1917 Murder:
Robbery or Ill-fated Love Triangle? – Part 2
Last week we read about the murder of Albert De Marcus, a 25-year-old driver of a “jitney” (an unlicensed taxi, equivalent to today’s Uber or Lyft). He had picked up a fare after dark in Glendale and was found dead the next morning behind the wheel of his car on Foothill Boulevard between La Crescenta and La Cañada. He had been shot twice in the back of the head. His pockets had been turned out, so it appeared robbery was the motive. That is until detectives discovered a trove of complicated love letters in Albert’s room, some of them from married women. Suddenly a new motive was looked at: murder by a jealous husband or jilted lover.
Once the newspapers got wind of a story involving murder and sex, it was front page news.

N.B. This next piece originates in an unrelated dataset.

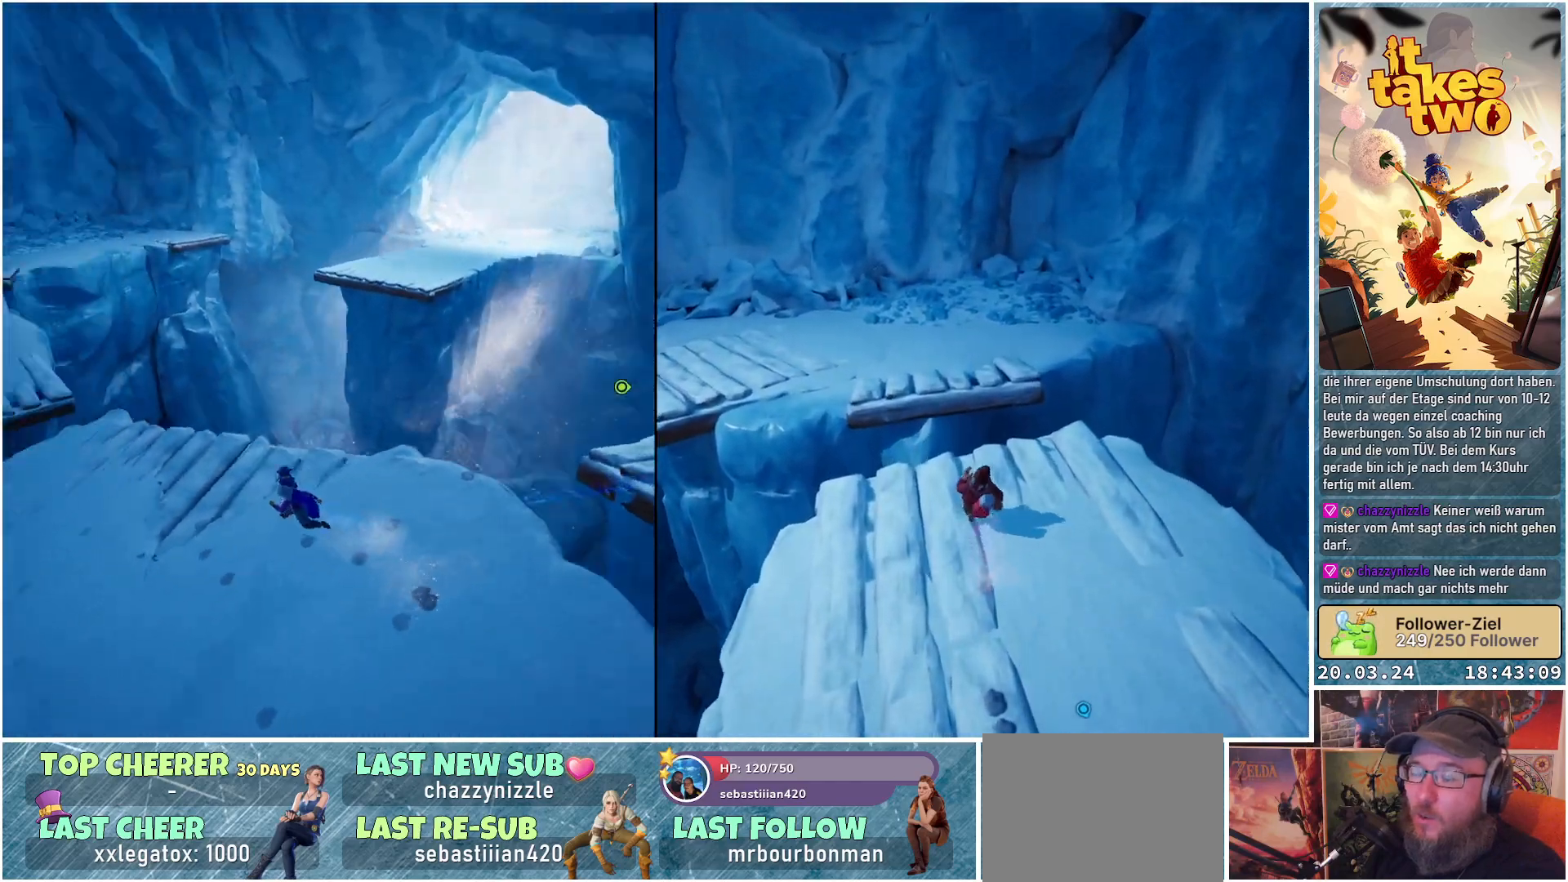
{"buttons": [], "left_stick": "up", "right_stick": "center", "events": [[150, "right_stick", "center"], [483, "left_stick", "up"]]}
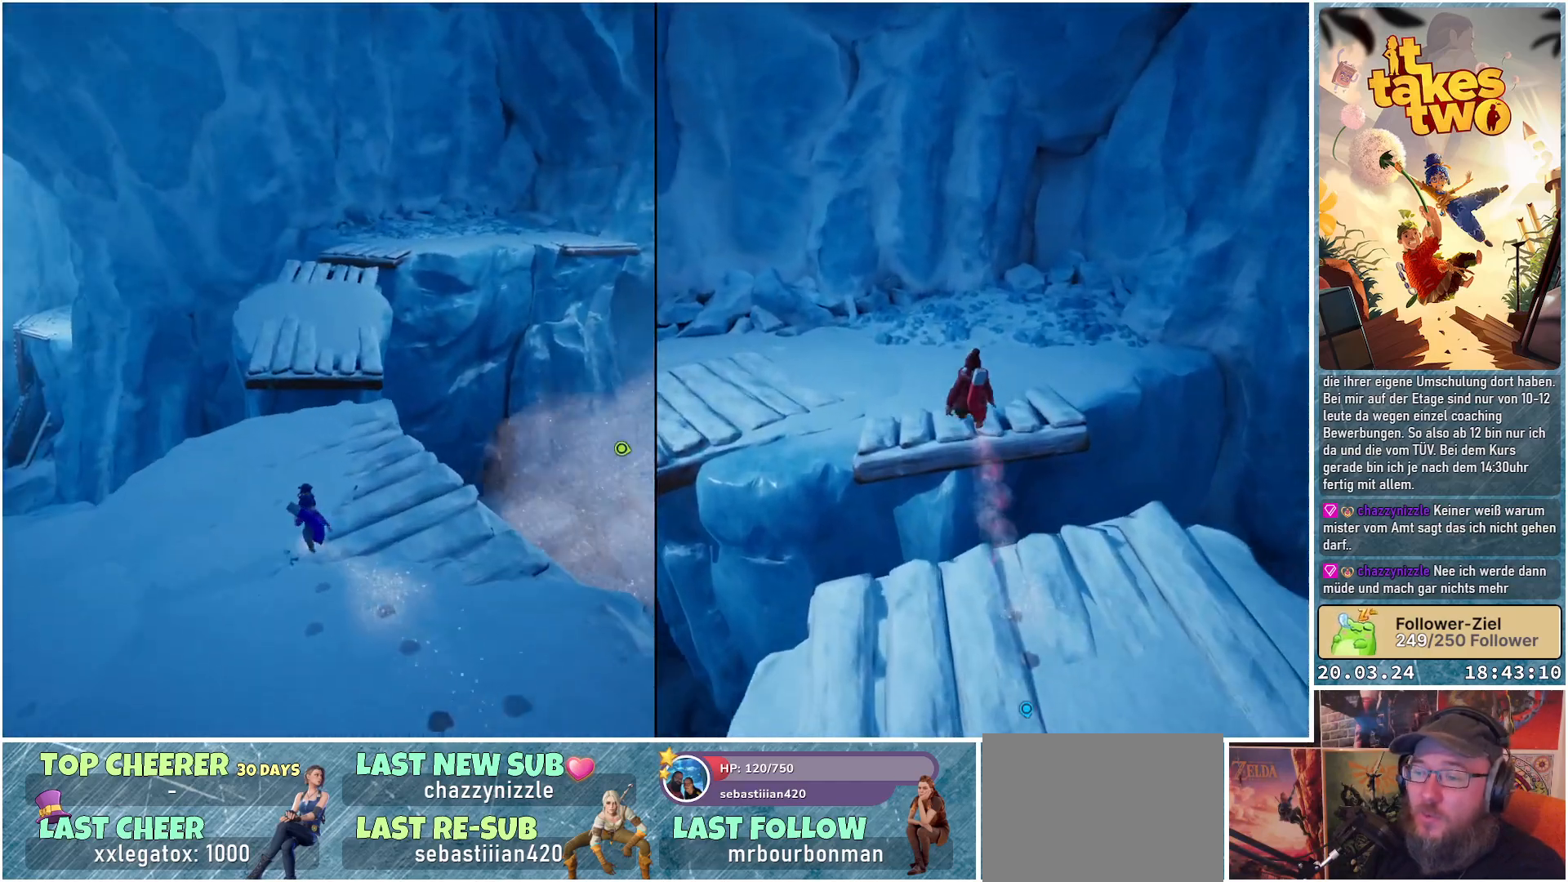
{"buttons": [], "left_stick": "up", "right_stick": "center", "events": []}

Headlines read: “Letters Show Jitney Driver Had Thousand Loves,” “Love Code May Cloak Slayer,” “Seek ‘Madame X’ To Find Slayer of Lothario De Marcus,” “Impassioned Notes Received by Glendale Beau Brummel” and “Shot Fired By Angry Husband or Slighted Woman?”
The detectives investigating the murder had gone to the room that Albert rented in Glendale to look for clues. There they discovered a box of love letters – according to the paper, “hundreds of scented letters” – all written in the last year, and all professing their love for Albert. There was one from a young girl in Los Angeles who said she loved him and would marry him “as soon as her education was completed.” There was the letter from a wealthy Glendale woman who had given Albert money, two diamond rings and her heart. Another letter was from a waitress who claimed she loved Albert and didn’t believe the stories about him and other women. Yet another sent Albert a key to her house, despite knowing about the affair with the wealthy woman. One was from a married woman in Glendale, another from a married woman in Hollywood. Letters from three other women described how happy they would be once they were married to Albert.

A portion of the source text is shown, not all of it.